■ POLECENIE A ■
Proszę przepisać bez żadnych zmian wiersze, zaczynając od pierwszego z nich i kończąc na wierszu zawierającym „Production starts”, łącznie z tym wierszem.

Wiecie, jak to jest? Na pewno, wiele z Was wie. Robisz, co możesz, całymi dniami czymś się zajmujesz, uczysz się języków, pomagasz, jedziesz w odwiedziny do bliskiej ci osoby i zamiast spędzić miło czas, wysłuchujesz przykładowo: ' Powinnaś zrobić to i to, czemu ty nigdzie nie wychodzisz, czemu nie masz znajomych. Język angielski? Ty tylko leżysz. Co? Ty sprzątasz? Na pewno mama wszystko za Ciebie robi. Myjesz okna??? Niemożliwe. Przez te stawy do niczego się nie nadajesz'. Jak to teraz piszę, to chce mi się śmiać, kiedyś pewnie bym się popłakała. Jakie oni brednie mi wciskali i nadal potrafią wciskać.

Lata tłumaczyłam im, udowadniałam, jak ich obraz mojej osoby różni się od prawdy. Ileż razy pytałam, skąd im się to bierze, ileż rozmów odbyłam. Gadałam jak do ściany. Teraz już przestałam, ile można. Widzą to, co chcą widzieć.

■ POLECENIE B ■
Proszę wyodrębnić dosłownie fragment tekstu o krzywdzących opiniach bliskich, począwszy od słów „Lata tłumaczyłam im, udowadniałam, jak” aż do słów „co chcą widzieć.” włącznie.

■ DOSTARCZONE WIERSZE ■
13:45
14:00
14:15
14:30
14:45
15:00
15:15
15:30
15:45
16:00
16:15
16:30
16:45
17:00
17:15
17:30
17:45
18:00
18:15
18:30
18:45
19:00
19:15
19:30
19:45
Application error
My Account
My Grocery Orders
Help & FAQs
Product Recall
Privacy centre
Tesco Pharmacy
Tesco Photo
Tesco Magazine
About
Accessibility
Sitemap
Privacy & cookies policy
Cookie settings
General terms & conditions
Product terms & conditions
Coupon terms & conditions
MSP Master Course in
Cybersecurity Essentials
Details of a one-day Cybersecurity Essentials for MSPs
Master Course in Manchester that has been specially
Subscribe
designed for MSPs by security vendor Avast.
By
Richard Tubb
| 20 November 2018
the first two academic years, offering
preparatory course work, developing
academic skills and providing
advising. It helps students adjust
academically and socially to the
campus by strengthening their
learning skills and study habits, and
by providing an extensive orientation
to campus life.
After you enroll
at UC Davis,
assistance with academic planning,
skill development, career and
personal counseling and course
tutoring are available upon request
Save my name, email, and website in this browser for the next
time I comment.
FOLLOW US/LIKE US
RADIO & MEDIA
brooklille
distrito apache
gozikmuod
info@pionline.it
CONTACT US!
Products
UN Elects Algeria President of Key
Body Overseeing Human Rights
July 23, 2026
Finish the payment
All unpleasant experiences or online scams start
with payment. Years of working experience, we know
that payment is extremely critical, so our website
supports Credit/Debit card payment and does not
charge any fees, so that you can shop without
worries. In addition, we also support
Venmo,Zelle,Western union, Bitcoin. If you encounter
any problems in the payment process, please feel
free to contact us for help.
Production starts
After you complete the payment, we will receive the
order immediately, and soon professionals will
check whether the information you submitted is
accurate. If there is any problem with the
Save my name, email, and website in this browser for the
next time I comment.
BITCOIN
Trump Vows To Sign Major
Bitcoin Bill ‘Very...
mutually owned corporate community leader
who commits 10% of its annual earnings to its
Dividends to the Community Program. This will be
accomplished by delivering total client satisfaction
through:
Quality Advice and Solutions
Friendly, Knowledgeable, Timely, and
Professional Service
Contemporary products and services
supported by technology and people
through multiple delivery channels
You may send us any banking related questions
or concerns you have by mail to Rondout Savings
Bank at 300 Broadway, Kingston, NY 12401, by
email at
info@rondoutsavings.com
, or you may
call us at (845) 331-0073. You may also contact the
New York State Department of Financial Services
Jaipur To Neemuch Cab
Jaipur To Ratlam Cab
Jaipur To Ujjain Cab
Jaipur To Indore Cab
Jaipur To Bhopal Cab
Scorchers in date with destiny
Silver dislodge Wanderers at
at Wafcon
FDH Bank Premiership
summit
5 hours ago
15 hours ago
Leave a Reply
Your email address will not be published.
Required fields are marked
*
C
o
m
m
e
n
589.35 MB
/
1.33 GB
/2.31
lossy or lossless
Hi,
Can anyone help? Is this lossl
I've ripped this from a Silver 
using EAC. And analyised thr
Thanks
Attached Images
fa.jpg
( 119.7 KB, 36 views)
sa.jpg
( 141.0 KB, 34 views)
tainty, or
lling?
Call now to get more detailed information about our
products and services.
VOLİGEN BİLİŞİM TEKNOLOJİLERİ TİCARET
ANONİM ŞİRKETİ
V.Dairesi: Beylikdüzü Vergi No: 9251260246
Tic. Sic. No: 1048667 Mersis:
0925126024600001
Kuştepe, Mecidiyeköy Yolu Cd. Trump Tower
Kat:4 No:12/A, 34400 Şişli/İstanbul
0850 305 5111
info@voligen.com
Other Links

■ ROZWIĄZANIE ZADANIA A ■
13:45
14:00
14:15
14:30
14:45
15:00
15:15
15:30
15:45
16:00
16:15
16:30
16:45
17:00
17:15
17:30
17:45
18:00
18:15
18:30
18:45
19:00
19:15
19:30
19:45
Application error
My Account
My Grocery Orders
Help & FAQs
Product Recall
Privacy centre
Tesco Pharmacy
Tesco Photo
Tesco Magazine
About
Accessibility
Sitemap
Privacy & cookies policy
Cookie settings
General terms & conditions
Product terms & conditions
Coupon terms & conditions
MSP Master Course in
Cybersecurity Essentials
Details of a one-day Cybersecurity Essentials for MSPs
Master Course in Manchester that has been specially
Subscribe
designed for MSPs by security vendor Avast.
By
Richard Tubb
| 20 November 2018
the first two academic years, offering
preparatory course work, developing
academic skills and providing
advising. It helps students adjust
academically and socially to the
campus by strengthening their
learning skills and study habits, and
by providing an extensive orientation
to campus life.
After you enroll
at UC Davis,
assistance with academic planning,
skill development, career and
personal counseling and course
tutoring are available upon request
Save my name, email, and website in this browser for the next
time I comment.
FOLLOW US/LIKE US
RADIO & MEDIA
brooklille
distrito apache
gozikmuod
info@pionline.it
CONTACT US!
Products
UN Elects Algeria President of Key
Body Overseeing Human Rights
July 23, 2026
Finish the payment
All unpleasant experiences or online scams start
with payment. Years of working experience, we know
that payment is extremely critical, so our website
supports Credit/Debit card payment and does not
charge any fees, so that you can shop without
worries. In addition, we also support
Venmo,Zelle,Western union, Bitcoin. If you encounter
any problems in the payment process, please feel
free to contact us for help.
Production starts

■ ROZWIĄZANIE ZADANIA B ■
Lata tłumaczyłam im, udowadniałam, jak ich obraz mojej osoby różni się od prawdy. Ileż razy pytałam, skąd im się to bierze, ileż rozmów odbyłam. Gadałam jak do ściany. Teraz już przestałam, ile można. Widzą to, co chcą widzieć.